How much work is it to push a box (mass 120 kg) up an incline (angle 16 degrees with the horizontal) that is 9.6 meters long, if the coefficient of kinetic friction between the box and the incline is 0.5?
To find out how much work it takes to push a box up an incline, we need to calculate the net work done on the box. The net work is equal to the product of force applied and the displacement of the box.
First, we need to find the gravitational force acting on the box. The gravitational force can be calculated using the formula:
force_gravity = mass * gravity
Given that the mass of the box is 120 kg and the acceleration due to gravity is approximately 9.8 m/s^2, we can calculate the gravitational force:
force_gravity = 120 kg * 9.8 m/s^2 = 1176 N
Next, we need to determine the force required to overcome friction. The force of friction can be calculated using the formula:
force_friction = coefficient_of_friction * force_normal
The force_normal is the component of the gravitational force acting perpendicular to the incline. It can be calculated using the formula:
force_normal = force_gravity * cos(angle)
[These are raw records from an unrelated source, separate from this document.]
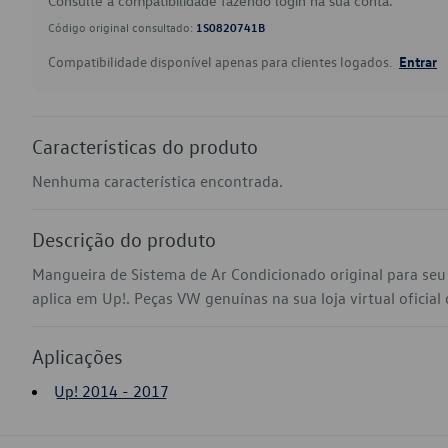
Consulte a compatibilidade fazendo login na sua conta.
Código original consultado:
1S0820741B
Compatibilidade disponível apenas para clientes logados.
Entrar
Características do produto
Nenhuma característica encontrada.
Descrição do produto
Mangueira de Sistema de Ar Condicionado original para se
aplica em Up!. Peças VW genuínas na sua loja virtual oficial
Aplicações
Up! 2014 - 2017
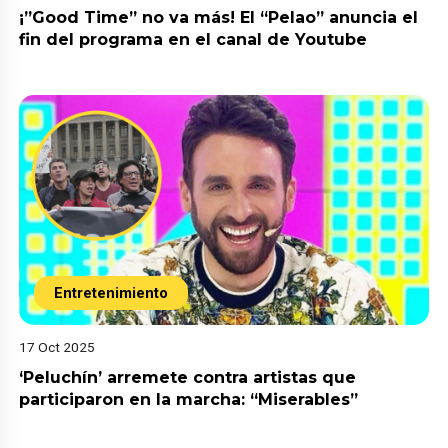
¡”Good Time” no va más! El “Pelao” anuncia el
fin del programa en el canal de Youtube
Entretenimiento
17 Oct 2025
‘Peluchín’ arremete contra artistas que
participaron en la marcha: “Miserables”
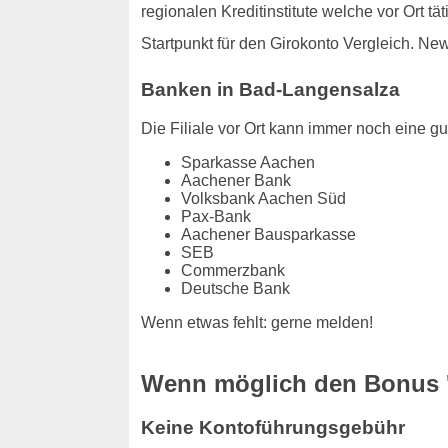
regionalen Kreditinstitute welche vor Ort t
Startpunkt für den Girokonto Vergleich. Ne
Banken in Bad-Langensalza
Die Filiale vor Ort kann immer noch eine gut
Sparkasse Aachen
Aachener Bank
Volksbank Aachen Süd
Pax-Bank
Aachener Bausparkasse
SEB
Commerzbank
Deutsche Bank
Wenn etwas fehlt: gerne melden!
Wenn möglich den Bonus '
Keine Kontoführungsgebühr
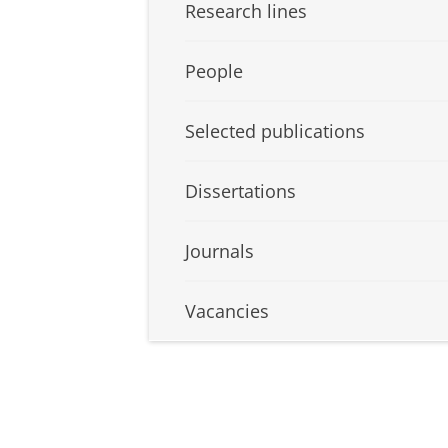
Research lines
People
Selected publications
Dissertations
Journals
Vacancies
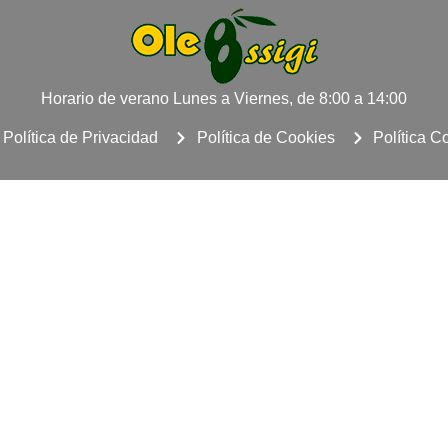
Horario de verano Lunes a Viernes, de 8:00 a 14:00
Política de Privacidad
Política de Cookies
Política C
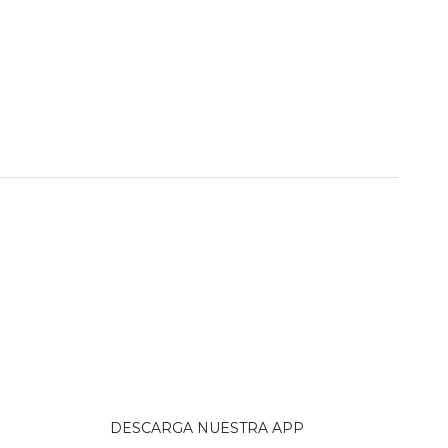
DESCARGA NUESTRA APP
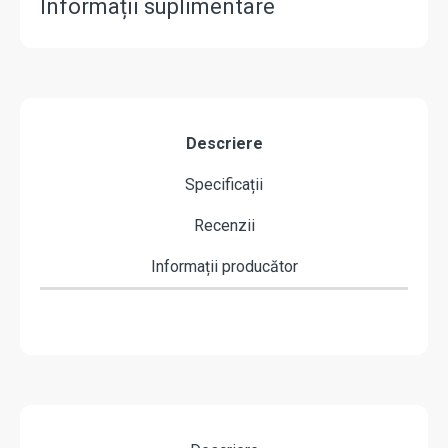
Informații suplimentare
Descriere
Specificații
Recenzii
Informații producător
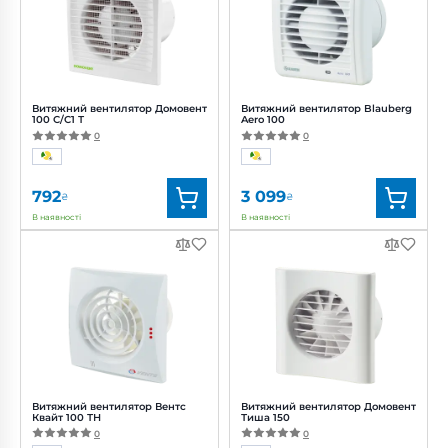
Витяжний вентилятор Домовент
Витяжний вентилятор Blauberg
100 С/С1 Т
Aero 100
0
0
792
3 099
₴
₴
В наявності
В наявності
Бренд:
Домовент
Бренд:
Blauberg
Артикул:
0000227741
Артикул:
0000214643
Діаметр:
100 мм
Діаметр:
100 мм
Потужність:
14 Вт
Потужність:
14 Вт
Рівень
Рівень
шуму:
34 дБ(А)
шуму:
38 дБ(А)
Витяжний вентилятор Вентс
Витяжний вентилятор Домовент
Квайт 100 ТН
Тиша 150
0
0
Since the angle of the incline is given as 16 degrees, we can calculate the force_normal:
force_normal = 1176 N * cos(16 degrees) = 1130.7 N
Now, we can calculate the force of friction:
force_friction = 0.5 * 1130.7 N = 565.4 N
To push the box up the incline, we need to overcome both the force of gravity and the force of friction. The net force required to move the box can be calculated using the formula:
net_force = force_gravity + force_friction
net_force = 1176 N + 565.4 N = 1741.4 N
Finally, we can calculate the work done by multiplying the net force by the displacement along the incline:
work = net_force * displacement
The displacement is given as 9.6 meters. Substituting the values, we get:
work = 1741.4 N * 9.6 m = 16734.24 J
Therefore, it takes approximately 16734.24 Joules of work to push the box up the incline.